▶ WHAT THE TASK REQUIRES
Copy out every line of text from the items below character for character, leaving out the pictures.

▶ DATA FOR ANALYSIS
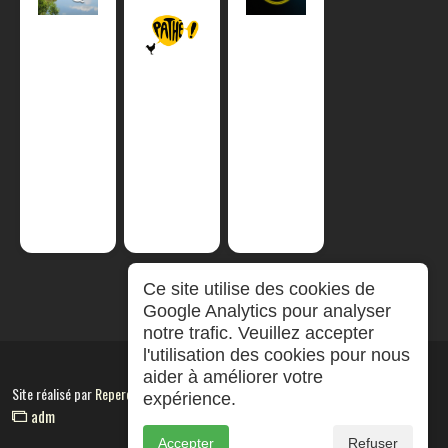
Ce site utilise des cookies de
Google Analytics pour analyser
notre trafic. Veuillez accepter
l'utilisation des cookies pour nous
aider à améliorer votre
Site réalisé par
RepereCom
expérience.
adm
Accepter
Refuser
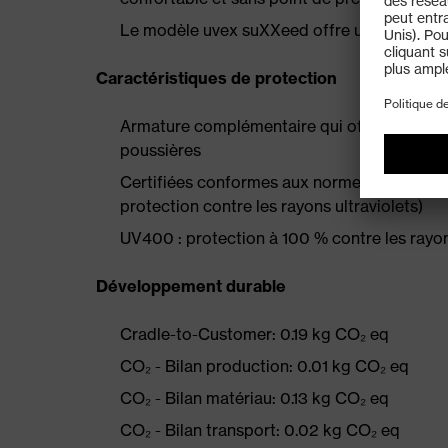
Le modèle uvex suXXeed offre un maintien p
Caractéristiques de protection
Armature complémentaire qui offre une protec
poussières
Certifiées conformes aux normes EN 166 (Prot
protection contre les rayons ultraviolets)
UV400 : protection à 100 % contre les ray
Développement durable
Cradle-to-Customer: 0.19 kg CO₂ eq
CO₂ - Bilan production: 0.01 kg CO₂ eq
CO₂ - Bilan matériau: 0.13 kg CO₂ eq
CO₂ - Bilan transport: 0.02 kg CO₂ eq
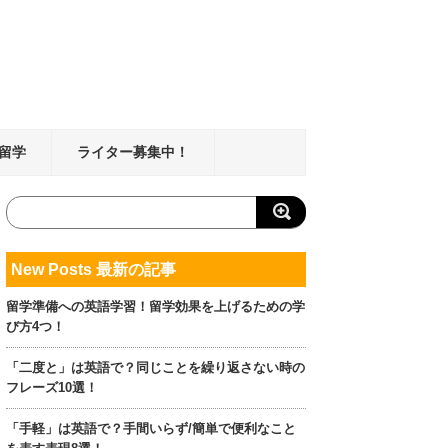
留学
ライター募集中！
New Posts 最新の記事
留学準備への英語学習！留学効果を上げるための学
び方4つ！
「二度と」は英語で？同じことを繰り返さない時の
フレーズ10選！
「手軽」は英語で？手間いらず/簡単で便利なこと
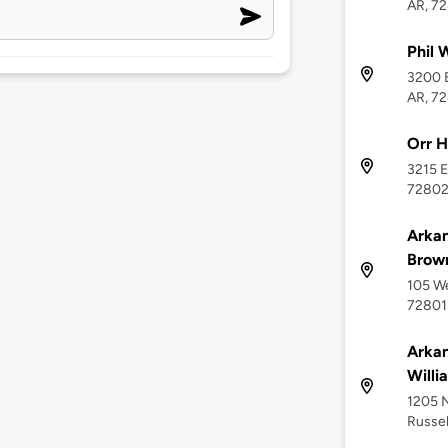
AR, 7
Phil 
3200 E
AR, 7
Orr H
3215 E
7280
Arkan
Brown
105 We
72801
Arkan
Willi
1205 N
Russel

▶ ANSWER TO THIS EXERCISE
Ce site utilise des cookies de
Google Analytics pour analyser
notre trafic. Veuillez accepter
l'utilisation des cookies pour nous
aider à améliorer votre
Site réalisé par
RepereCom
expérience.
adm
Accepter
Refuser
Le modèle uvex suXXeed offre un maintien p
Caractéristiques de protection
Armature complémentaire qui offre une protec
poussières
Certifiées conformes aux normes EN 166 (Prot
protection contre les rayons ultraviolets)
UV400 : protection à 100 % contre les ray
Développement durable
Cradle-to-Customer: 0.19 kg CO₂ eq
CO₂ - Bilan production: 0.01 kg CO₂ eq
CO₂ - Bilan matériau: 0.13 kg CO₂ eq
CO₂ - Bilan transport: 0.02 kg CO₂ eq
留学
ライター募集中！
New Posts 最新の記事
留学準備への英語学習！留学効果を上げるための学
び方4つ！
「二度と」は英語で？同じことを繰り返さない時の
フレーズ10選！
「手軽」は英語で？手間いらず/簡単で便利なこと
AR, 7
Phil 
3200 E
AR, 7
Orr H
3215 E
7280
Arkan
Brown
105 We
72801
Arkan
Willi
1205 N
Russel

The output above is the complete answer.